- _Action item_
The answer is the full set of records, given again exactly and without images.

(Revision tracking records)
============

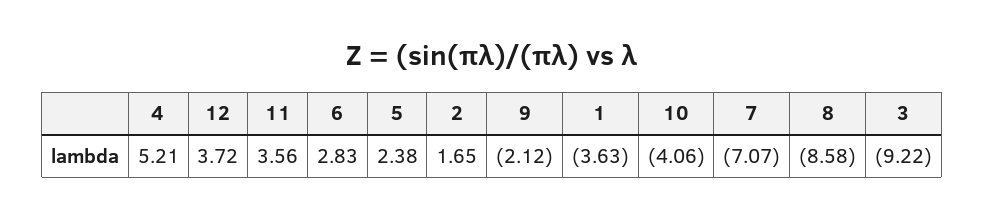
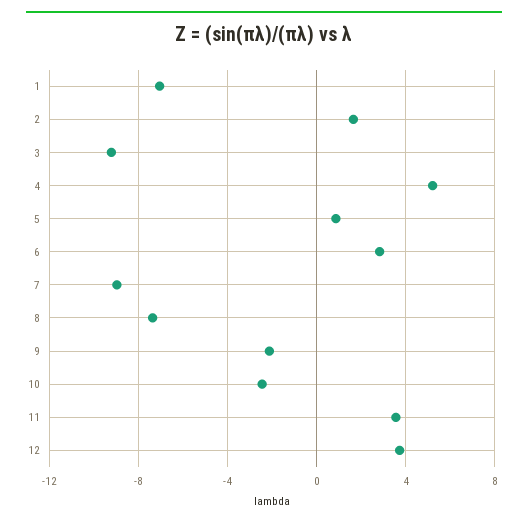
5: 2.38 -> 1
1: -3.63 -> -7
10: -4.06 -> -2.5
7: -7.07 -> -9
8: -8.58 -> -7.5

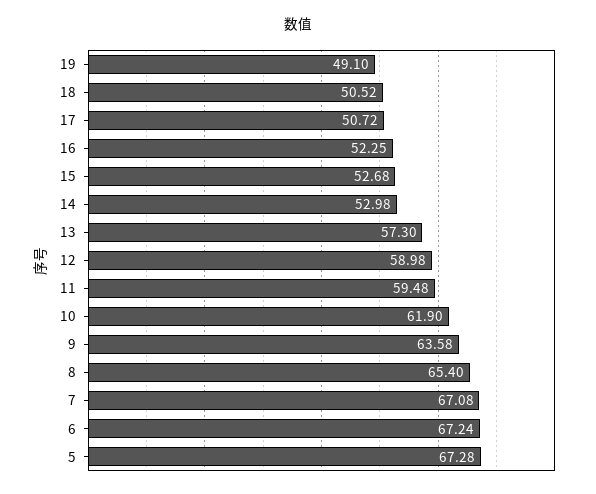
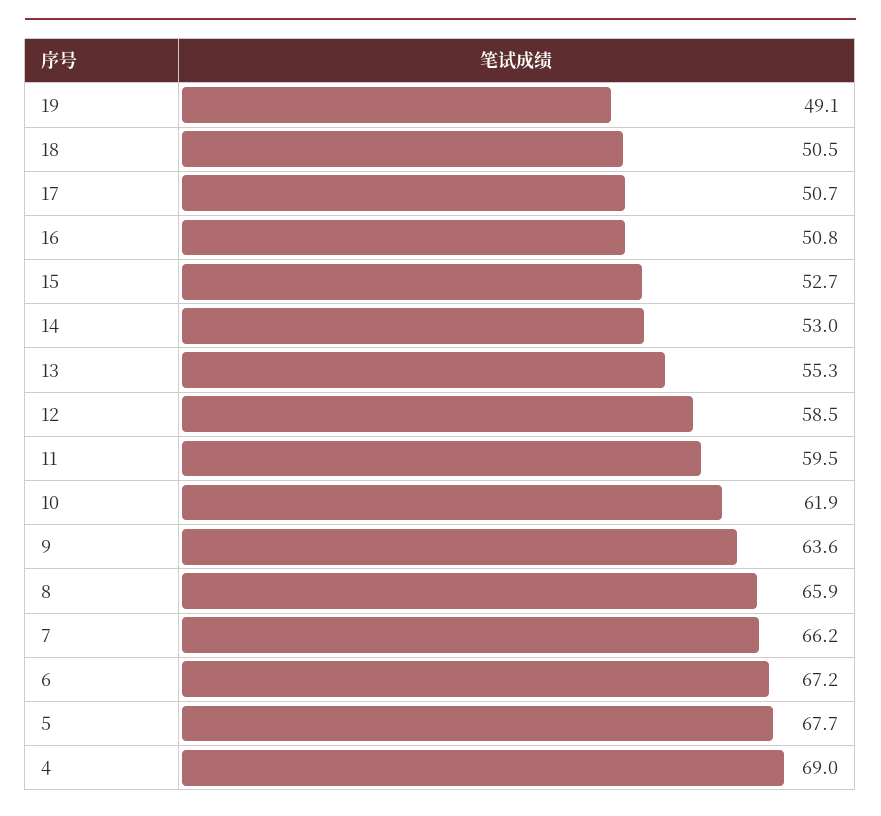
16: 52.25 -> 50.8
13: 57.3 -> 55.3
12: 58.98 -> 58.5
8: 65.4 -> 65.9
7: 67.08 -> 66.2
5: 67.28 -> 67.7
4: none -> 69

============

- _Answer for this exercise_
5: 2.38 -> 1
1: -3.63 -> -7
10: -4.06 -> -2.5
7: -7.07 -> -9
8: -8.58 -> -7.5

16: 52.25 -> 50.8
13: 57.3 -> 55.3
12: 58.98 -> 58.5
8: 65.4 -> 65.9
7: 67.08 -> 66.2
5: 67.28 -> 67.7
4: none -> 69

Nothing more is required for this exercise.